Assignment
Every line in the data below from the one containing "from engaging in" down to the one containing "offered under at-will employment laws. These", both included, must be retyped exactly; no other line is to appear.

Records for processing
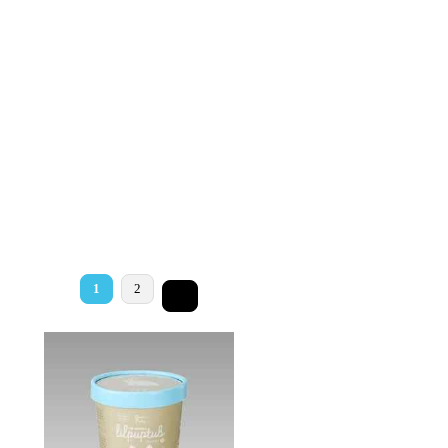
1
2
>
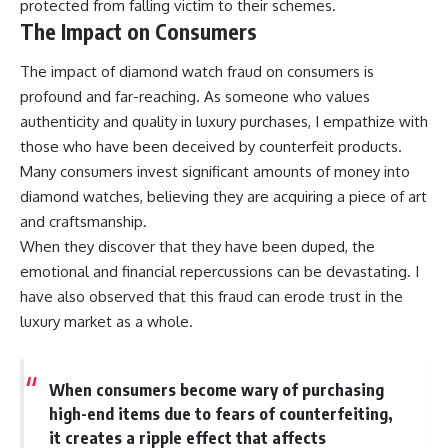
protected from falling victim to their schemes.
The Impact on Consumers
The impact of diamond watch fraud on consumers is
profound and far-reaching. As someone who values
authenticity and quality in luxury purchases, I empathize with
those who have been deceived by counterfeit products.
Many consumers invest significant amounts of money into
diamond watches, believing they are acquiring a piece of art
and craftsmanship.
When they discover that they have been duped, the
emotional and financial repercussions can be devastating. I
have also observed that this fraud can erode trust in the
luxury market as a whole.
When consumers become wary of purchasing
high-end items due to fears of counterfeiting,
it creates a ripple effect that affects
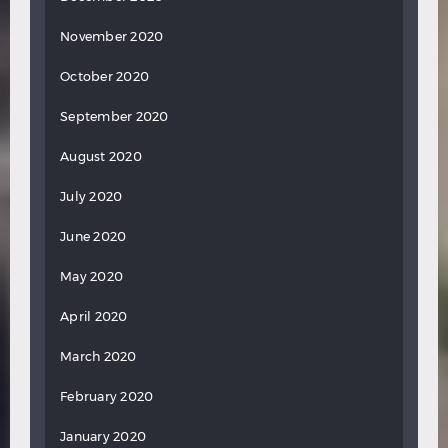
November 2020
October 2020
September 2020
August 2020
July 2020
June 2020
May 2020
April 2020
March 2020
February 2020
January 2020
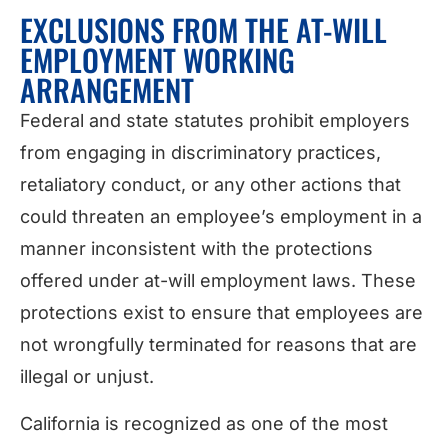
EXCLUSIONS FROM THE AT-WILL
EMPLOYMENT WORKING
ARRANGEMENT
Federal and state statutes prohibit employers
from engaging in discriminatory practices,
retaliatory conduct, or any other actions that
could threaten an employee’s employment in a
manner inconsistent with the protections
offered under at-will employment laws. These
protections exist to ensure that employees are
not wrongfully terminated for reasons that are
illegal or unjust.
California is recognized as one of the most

==

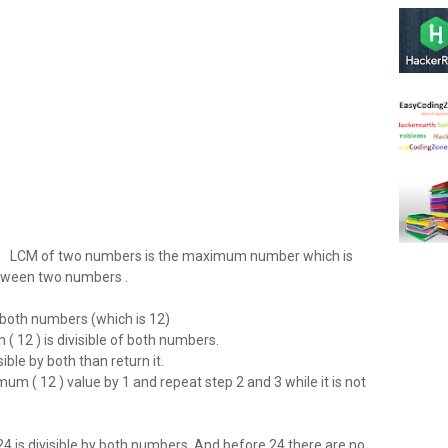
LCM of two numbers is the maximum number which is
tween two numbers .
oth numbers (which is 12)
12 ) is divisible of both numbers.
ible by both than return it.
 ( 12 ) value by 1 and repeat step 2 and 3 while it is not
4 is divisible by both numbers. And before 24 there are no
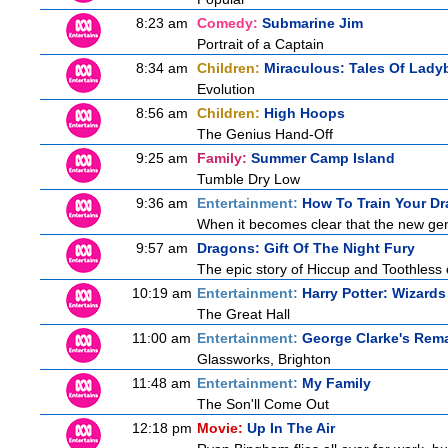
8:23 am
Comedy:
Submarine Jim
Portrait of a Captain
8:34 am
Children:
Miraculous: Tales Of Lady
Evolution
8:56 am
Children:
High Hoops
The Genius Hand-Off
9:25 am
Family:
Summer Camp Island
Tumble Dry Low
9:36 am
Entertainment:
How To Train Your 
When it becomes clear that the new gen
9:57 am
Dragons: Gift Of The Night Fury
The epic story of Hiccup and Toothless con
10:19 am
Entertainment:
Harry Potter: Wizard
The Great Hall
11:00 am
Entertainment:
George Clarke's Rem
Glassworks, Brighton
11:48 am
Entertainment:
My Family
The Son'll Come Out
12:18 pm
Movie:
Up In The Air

...

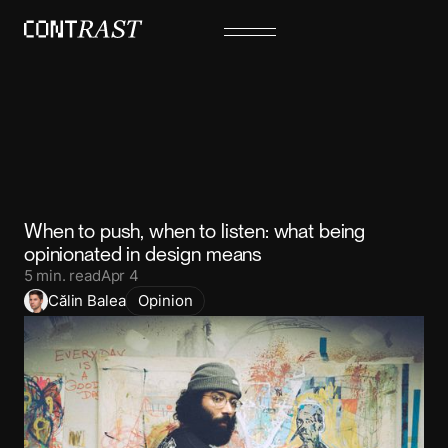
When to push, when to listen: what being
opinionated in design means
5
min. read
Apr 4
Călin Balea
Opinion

Answer to the exercise
from engaging in discriminatory practices,
retaliatory conduct, or any other actions that
could threaten an employee’s employment in a
manner inconsistent with the protections
offered under at-will employment laws. These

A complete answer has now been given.